I have in fact, found two Monkeyshines – both, in the true spirit of the tradition, discovered accidently, without deliberately searching.

This is what I love about Monkeyshines, and what it captures best about Tacoma; beyond the gritty and often grim news, rumors and reputation of Tacoma, lies a hand-crafted, unpredictable gift without warning, obligation or cost.

So far, you will only find Monkeyshines in Tacoma.

Other cities may have similar traditions, even as a tourist attraction, or as a fund raiser.

Tacoma’s Monkeyshines is free – in every sense of the word.

Anonymous, anywhere and without a price tag, whimsy and magic Tacoma-style, that’s how Monkeyshines works.

When to look

Monkeyshines is wrapped around Lunar New Year (January 22 in 2023), but treasures can be found several days before and sometime long after the actual day.

A few Monkeyshines have eluded seekers and remained hidden far longer – sometimes for years.

In many ways, this whole event is an exercise in what makes Tacoma interesting and forever mysterious: Monkeyshines is open to all ages, skill levels and backgrounds.

Like all good things, Monkeyshines is not likely to last forever.

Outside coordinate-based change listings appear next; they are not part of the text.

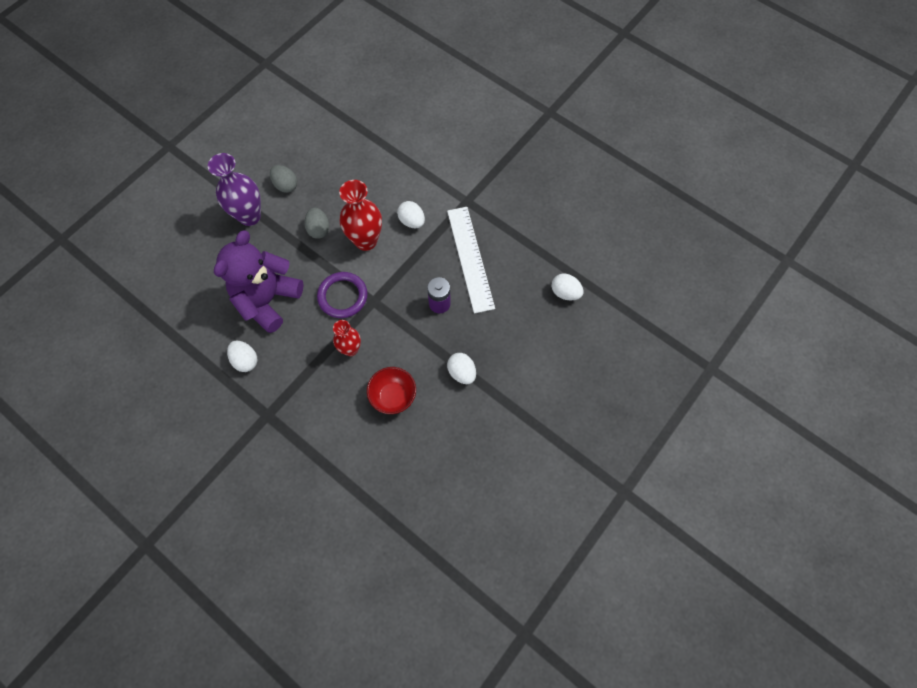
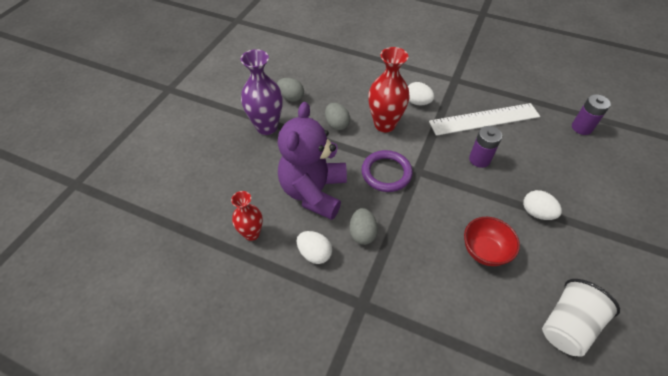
camera: 15 degrees left, 15 degrees down
red vase [333,320,361,356] -> red vase moved to [231,191,263,241]
white ruler [447,207,495,314] -> white ruler turned 75 degrees counterclockwise [429,103,540,136]
white egg [551,274,583,300] -> purple battery [572,94,611,135]
none -> grey egg [349,208,378,245]
none -> white cup [542,279,620,357]

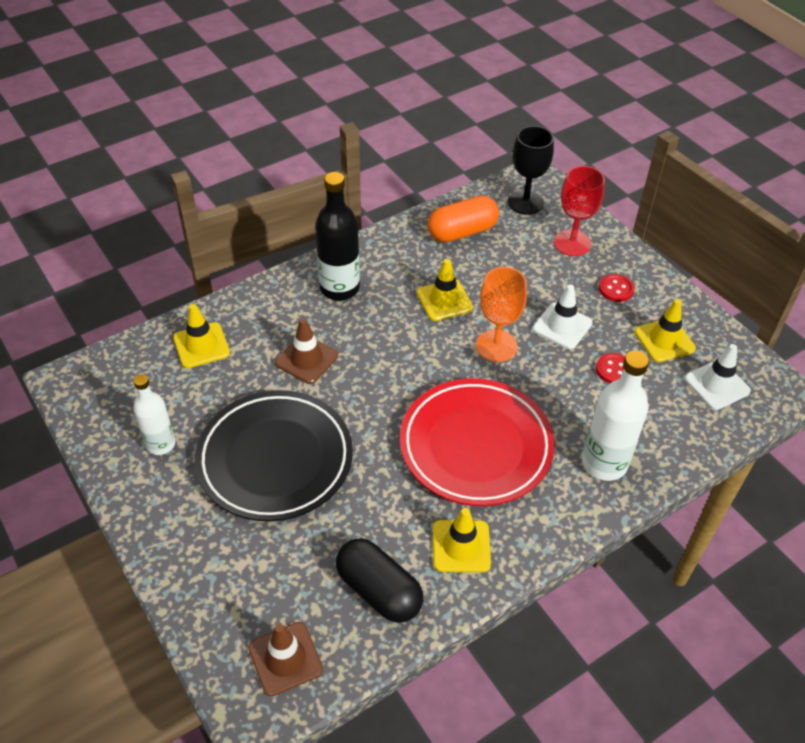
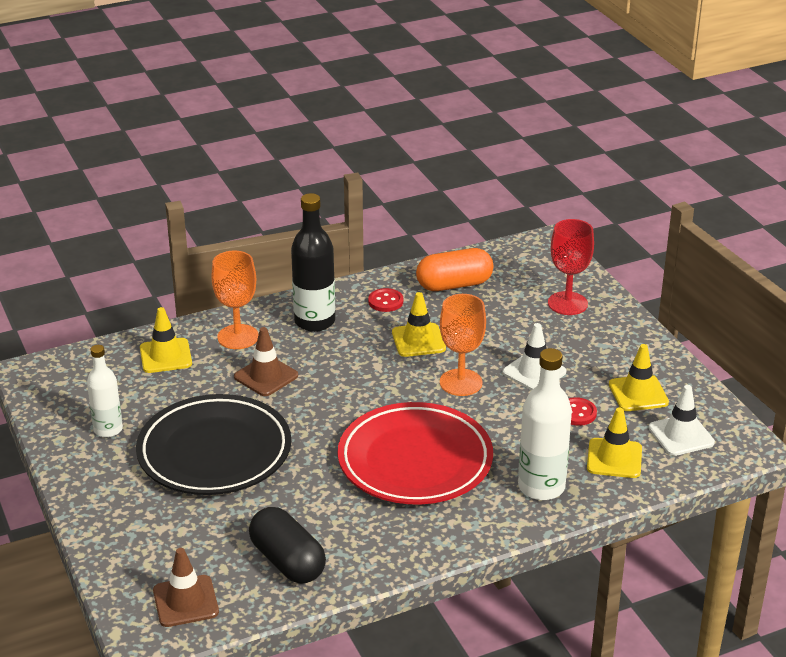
camera: 10 degrees right, 15 degrees down
yellow traffic cone [433,508,491,572] -> yellow traffic cone moved to [587,407,642,478]
black goblet [508,126,554,215] -> none
red button [599,274,634,302] -> red button moved to [368,288,403,312]
none -> orange goblet [211,251,259,349]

There are 12 animals in the Chinese zodiac calendar.

The original team of Monkeyshiners has been “shining” for twenty years now. Two rounds of the 12 year cycle just might be the limit – at least for the “founding monkeys” that started it all.

The search

More than 2,000 glass creations commemorating the Year of the Rabbit can be found around Tacoma this year.

For a family bonding time with a difference, grab some flashlights, friends or family members and head out on one of our dark early evenings and search for those shiny surprises that could be anywhere.

If you want to support Monkeyshines, there are several ways to do it. You could track down your local artist friends or organizations, or even make your own art and tuck it around town somewhere or you could support Monkeyshines directly through their gofundme site.

The lunar calendar

The Chinese calendar is lunar – based on the phases of the moon. This means that the dates “float” on the 12 month calendar most of us are familiar with. This year Lunar New Year begins January 22nd, 2023 and ends on February 9th.

The new year is the year of the rabbit. The sign of Rabbit is a symbol of longevity, peace, and prosperity in Chinese culture. The year otherwise known as 2023 is predicted to be a year of hope. Besides 2023, Years of the Rabbit include 2011, 1999, 1987, 1975, 1963, 1951 and 1939.

Following the Rabbit is the year of the Dragon. The Dragon symbolizes power, nobleness, honor, luck, and success in traditional Chinese culture. The Dragon is a supernatural being with no parallel for talent and excellence.

Among the Chinese zodiac animals, the dragon is the sole imaginary animal. Known for their innate courage, tenacity, and intelligence, Dragons are enthusiastic and confident. They are not afraid of challenges, and willing to take risks. Their eye tends to be on the future more than tradition or the past.